Though the cracks in bricks-and-mortar retail began forming years ago, the widening coronavirus outbreak stands to hasten physical retail’s decline and strengthen the monopoly hold of Amazon and other online giants. Such a consolidation of power among just a few retailers threatens to leave consumers with higher prices and less choice.
During the pandemic, reliable delivery of essentials like milk, eggs, toilet paper and cleaning supplies has been a lifeline for those who are reluctant or unable to venture outside their homes — Amazon-branded trucks have remained a familiar sight in residential neighborhoods. The competitive advantages of Amazon’s meticulously constructed worldwide logistics network, built to shuttle nearly every imaginable item to customers in as little as an hour, are especially evident in this crisis.
While many other traditional retailers are struggling with falling demand, Amazon has pledged to hire 100,000 temporary workers to keep up with it. Several other retail giants, including Walmart and Target, have kept pace with coronavirus quarantine demands by keeping physical stores open and leaning on their own delivery networks for grocery shipments and other necessary items. Walmart plans to hire 150,000 new workers.
Even in less frantic times, Amazon has been criticized for its workplace culture and its heavy-handed tactics with sellers. Last year, The Wall Street Journal contended that Amazon may be losing control of its own marketplace, allowing dangerous counterfeits to appear on its virtual shelves that would never pass muster at traditional retailers. Both Walmart and Amazon have quashed unionization efforts.
Amazon and Walmart have offered critical delivery services during this crisis, but regulators and elected officials should not lose sight of the dangers of monopoly power falling into the hands of the fortunate few that survive the coronavirus fallout.
My beloved Happy Foods continues to offer home delivery. It always has but that has increased substantially during Illinois’s “stay at home” directive. Indeed, the panic-buying of a week or so ago has gone a long way to redressing the damage that the city did to it over the last couple of years. Both Jewel and Mariano’s both now offer home delivery. At least in Chicago people don’t need Amazon to get “milk, eggs, toilet paper and cleaning supplies” without walking into a store. Is it different in other places?

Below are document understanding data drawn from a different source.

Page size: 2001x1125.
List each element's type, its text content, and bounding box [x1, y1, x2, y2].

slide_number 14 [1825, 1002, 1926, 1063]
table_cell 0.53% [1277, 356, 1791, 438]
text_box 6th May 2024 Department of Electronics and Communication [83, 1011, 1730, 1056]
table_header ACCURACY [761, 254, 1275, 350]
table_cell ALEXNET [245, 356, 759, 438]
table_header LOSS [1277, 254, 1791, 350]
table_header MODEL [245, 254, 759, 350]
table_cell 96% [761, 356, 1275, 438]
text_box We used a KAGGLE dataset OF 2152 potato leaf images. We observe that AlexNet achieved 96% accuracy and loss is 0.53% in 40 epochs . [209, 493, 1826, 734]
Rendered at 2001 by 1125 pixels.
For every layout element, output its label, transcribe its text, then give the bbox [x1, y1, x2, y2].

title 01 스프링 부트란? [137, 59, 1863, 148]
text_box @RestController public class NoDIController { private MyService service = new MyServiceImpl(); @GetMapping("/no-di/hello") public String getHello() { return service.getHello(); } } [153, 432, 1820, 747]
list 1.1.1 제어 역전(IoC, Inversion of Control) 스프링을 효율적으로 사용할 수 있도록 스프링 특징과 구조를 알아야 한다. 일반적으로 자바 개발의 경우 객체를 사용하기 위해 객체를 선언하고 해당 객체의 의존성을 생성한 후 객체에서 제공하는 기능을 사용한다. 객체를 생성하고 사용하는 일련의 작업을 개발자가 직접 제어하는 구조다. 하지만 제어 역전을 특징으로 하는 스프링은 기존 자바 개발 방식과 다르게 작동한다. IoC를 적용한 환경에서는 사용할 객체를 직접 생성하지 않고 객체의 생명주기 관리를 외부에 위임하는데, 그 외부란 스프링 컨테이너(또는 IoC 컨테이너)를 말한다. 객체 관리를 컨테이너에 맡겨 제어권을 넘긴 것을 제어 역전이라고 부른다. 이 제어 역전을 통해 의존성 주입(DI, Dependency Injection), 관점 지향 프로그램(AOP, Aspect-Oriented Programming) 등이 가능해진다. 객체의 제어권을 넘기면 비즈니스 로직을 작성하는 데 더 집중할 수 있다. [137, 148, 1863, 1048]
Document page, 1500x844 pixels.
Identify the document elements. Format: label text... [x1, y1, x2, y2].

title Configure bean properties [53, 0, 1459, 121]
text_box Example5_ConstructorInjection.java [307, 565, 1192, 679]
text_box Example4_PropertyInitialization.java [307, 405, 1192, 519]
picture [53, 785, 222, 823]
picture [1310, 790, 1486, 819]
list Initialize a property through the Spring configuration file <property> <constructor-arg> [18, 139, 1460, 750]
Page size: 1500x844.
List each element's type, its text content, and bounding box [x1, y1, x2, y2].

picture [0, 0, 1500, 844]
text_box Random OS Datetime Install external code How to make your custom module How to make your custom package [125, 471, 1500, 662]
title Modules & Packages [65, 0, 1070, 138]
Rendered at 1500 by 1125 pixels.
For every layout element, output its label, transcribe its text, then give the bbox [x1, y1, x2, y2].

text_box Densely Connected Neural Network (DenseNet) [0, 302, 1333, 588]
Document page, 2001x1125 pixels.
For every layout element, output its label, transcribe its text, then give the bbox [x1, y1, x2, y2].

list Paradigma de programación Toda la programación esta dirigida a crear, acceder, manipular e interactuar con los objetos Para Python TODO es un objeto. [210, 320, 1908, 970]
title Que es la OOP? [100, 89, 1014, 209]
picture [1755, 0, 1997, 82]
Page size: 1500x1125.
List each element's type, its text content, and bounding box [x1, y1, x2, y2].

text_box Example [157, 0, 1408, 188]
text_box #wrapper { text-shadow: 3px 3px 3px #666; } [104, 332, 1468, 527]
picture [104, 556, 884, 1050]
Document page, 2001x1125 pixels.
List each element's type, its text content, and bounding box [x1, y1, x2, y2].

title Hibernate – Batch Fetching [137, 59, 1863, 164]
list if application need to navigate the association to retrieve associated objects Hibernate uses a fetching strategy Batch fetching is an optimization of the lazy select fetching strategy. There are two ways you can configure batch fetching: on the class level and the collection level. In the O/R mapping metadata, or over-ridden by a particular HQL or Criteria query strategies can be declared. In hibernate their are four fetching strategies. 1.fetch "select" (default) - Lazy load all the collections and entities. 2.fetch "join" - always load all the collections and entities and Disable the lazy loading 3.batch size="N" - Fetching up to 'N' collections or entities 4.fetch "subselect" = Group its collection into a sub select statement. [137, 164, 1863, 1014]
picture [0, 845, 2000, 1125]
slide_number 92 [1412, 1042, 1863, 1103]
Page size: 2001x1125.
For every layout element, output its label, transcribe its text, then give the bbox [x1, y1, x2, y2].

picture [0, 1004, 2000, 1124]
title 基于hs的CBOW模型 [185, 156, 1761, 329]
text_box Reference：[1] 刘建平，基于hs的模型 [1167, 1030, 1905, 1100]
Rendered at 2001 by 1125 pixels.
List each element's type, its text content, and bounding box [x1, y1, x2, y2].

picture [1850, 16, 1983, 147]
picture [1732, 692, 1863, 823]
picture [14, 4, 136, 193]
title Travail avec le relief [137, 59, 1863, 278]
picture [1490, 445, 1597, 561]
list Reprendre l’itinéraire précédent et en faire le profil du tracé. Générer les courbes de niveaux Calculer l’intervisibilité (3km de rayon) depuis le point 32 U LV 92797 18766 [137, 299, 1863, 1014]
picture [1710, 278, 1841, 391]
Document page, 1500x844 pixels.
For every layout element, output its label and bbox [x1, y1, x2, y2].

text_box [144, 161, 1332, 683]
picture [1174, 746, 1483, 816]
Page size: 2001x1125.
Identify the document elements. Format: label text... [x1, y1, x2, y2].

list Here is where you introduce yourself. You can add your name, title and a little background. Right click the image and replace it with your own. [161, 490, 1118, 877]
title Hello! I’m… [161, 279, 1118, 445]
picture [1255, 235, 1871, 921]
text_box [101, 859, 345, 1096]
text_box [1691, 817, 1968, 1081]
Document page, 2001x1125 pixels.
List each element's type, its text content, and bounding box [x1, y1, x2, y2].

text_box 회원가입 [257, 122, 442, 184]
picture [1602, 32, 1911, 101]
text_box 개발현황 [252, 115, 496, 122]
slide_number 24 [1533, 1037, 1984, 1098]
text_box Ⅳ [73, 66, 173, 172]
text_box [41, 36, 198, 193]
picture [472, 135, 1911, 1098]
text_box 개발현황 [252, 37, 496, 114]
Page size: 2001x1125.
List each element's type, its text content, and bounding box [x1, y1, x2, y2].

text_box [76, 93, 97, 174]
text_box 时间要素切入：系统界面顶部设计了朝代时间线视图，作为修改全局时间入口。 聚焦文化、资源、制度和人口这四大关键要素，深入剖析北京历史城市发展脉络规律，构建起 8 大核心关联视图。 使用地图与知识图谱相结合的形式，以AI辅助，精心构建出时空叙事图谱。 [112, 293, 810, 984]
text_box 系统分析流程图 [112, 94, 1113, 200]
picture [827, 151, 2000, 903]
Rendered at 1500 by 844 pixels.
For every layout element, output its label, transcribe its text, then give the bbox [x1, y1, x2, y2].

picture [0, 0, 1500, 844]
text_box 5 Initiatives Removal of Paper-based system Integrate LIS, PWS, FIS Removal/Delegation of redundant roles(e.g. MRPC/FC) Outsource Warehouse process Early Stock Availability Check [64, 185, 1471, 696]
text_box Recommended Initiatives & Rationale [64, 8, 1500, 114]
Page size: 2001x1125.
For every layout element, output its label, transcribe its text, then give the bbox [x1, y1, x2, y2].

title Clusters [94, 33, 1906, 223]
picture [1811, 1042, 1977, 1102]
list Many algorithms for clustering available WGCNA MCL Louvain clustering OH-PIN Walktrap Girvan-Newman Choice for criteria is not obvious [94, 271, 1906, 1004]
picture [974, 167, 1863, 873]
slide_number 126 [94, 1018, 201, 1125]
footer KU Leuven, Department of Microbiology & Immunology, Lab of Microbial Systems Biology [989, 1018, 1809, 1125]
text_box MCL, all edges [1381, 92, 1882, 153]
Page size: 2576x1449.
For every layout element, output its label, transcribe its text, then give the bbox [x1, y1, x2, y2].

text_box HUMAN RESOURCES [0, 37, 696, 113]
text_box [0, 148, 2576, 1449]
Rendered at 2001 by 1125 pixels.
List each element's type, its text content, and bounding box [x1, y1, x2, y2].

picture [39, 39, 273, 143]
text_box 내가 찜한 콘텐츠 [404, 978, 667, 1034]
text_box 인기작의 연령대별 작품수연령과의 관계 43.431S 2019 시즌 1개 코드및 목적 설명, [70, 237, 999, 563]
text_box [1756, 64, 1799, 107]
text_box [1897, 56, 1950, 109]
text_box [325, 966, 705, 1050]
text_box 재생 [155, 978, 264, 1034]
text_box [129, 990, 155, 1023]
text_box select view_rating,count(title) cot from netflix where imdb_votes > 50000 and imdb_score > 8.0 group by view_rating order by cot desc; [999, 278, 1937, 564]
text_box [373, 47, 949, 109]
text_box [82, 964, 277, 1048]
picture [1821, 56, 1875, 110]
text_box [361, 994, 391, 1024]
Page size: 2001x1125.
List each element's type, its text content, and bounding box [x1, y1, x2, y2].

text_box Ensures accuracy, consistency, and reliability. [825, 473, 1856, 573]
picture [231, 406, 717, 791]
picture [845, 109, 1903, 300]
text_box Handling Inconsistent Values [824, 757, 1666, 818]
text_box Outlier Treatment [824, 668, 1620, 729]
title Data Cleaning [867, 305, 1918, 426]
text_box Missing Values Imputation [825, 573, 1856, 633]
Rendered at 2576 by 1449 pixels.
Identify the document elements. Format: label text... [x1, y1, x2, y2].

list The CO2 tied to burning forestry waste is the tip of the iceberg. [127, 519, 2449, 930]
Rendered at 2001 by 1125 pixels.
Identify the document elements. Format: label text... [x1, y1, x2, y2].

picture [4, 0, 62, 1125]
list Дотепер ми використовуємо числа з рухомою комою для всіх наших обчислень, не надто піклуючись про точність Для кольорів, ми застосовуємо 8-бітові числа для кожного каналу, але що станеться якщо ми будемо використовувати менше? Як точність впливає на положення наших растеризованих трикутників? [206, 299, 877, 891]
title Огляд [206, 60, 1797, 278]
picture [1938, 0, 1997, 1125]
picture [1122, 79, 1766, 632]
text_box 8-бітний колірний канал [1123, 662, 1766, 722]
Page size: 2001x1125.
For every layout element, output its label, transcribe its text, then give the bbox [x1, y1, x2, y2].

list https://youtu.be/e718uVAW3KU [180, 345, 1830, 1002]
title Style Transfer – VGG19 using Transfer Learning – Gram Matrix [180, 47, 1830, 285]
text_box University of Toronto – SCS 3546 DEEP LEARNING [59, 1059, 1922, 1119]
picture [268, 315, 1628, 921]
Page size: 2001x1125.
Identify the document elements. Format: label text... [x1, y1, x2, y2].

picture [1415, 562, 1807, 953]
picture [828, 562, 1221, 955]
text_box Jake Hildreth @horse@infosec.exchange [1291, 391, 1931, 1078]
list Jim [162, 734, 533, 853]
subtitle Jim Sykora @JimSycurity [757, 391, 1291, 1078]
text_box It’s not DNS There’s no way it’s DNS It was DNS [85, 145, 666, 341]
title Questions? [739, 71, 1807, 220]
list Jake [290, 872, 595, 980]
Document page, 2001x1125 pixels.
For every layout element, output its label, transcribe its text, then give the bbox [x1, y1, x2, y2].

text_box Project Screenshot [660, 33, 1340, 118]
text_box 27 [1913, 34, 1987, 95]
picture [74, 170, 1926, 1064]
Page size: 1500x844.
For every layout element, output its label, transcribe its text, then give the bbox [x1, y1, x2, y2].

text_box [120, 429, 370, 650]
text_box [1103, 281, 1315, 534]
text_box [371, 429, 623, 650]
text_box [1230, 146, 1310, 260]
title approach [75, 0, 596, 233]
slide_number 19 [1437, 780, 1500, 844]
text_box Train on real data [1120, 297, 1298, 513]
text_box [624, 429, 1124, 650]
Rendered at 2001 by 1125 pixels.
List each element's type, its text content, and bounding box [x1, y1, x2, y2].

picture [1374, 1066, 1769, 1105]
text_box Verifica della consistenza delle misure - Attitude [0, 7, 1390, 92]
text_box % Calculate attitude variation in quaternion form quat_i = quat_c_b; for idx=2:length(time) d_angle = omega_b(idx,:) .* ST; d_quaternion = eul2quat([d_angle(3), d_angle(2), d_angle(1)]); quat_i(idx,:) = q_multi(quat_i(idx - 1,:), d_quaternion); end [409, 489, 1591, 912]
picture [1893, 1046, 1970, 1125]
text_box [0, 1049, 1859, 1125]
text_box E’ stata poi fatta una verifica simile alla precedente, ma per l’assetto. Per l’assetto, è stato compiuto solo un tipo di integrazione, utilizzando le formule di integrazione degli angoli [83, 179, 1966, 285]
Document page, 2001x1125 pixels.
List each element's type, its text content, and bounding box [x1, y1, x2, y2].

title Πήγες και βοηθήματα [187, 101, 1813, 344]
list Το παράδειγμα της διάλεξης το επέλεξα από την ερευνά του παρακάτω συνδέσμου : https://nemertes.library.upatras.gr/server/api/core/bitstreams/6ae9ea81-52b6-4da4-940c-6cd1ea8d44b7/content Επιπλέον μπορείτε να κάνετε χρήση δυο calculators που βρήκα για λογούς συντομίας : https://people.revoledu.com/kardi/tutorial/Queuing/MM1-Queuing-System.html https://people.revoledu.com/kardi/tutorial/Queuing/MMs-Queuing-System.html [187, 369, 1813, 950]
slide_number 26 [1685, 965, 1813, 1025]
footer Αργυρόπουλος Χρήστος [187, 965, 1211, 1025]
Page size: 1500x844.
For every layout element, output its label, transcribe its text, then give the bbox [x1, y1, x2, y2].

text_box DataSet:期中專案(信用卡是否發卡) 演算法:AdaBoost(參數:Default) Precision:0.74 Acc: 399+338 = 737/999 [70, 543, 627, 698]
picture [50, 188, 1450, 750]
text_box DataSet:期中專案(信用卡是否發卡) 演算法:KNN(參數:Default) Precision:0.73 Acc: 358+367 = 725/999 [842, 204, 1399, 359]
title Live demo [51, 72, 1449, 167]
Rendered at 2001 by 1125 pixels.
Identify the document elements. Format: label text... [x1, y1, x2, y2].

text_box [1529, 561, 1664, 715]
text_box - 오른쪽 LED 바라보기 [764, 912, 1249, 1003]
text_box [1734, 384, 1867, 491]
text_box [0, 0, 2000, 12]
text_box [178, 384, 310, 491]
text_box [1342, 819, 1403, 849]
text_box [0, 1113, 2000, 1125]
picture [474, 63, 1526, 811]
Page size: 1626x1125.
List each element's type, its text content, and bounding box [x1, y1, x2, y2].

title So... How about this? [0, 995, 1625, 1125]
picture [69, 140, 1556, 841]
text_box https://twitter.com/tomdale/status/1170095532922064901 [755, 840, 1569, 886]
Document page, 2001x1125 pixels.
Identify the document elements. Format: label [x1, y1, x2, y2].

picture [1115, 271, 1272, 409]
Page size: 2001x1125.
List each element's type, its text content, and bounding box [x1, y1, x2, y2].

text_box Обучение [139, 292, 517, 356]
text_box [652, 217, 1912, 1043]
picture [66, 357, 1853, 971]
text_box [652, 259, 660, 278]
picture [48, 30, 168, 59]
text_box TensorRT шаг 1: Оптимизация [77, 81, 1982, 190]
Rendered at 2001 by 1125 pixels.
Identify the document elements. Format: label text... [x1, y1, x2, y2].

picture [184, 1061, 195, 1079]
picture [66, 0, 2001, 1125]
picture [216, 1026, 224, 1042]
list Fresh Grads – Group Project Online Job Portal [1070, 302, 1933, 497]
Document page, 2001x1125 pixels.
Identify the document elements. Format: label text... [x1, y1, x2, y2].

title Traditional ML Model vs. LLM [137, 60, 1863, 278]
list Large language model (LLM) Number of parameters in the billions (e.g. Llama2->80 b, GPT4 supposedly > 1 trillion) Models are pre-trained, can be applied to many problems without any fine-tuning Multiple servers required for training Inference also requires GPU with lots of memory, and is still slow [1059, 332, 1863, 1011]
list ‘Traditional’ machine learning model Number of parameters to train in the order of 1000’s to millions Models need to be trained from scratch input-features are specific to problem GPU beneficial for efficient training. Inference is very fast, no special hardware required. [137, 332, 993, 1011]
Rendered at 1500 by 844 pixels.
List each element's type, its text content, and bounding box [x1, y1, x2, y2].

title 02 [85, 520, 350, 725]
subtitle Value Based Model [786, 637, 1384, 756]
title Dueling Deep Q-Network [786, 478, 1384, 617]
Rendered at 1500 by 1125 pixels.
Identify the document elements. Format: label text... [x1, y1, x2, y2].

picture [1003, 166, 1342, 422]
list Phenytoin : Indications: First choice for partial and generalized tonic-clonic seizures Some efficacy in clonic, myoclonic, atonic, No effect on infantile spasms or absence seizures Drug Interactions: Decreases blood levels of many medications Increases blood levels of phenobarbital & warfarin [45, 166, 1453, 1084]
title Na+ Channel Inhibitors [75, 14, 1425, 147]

Amazon’s real competitive advantage resides in its ability to sell and deliver clothing and everything else that people buy. My first suggestion was that Amazon be prohibited from selling anything other than essentials during the crisis.
My second suggestion was that it, along with Google and Facebook, be made so busy with the “war effort” that they wouldn’t have the resources to expand their monopolies. That’s what happened during World War II. IBM became IBM because it didn’t participate in the war effort and its much larger competitors were too busy manufacturing machine guns to introduce new products. My last suggestion was that, once the crisis is over, the Federal Trade Commission start working overtime in breaking up monopolies.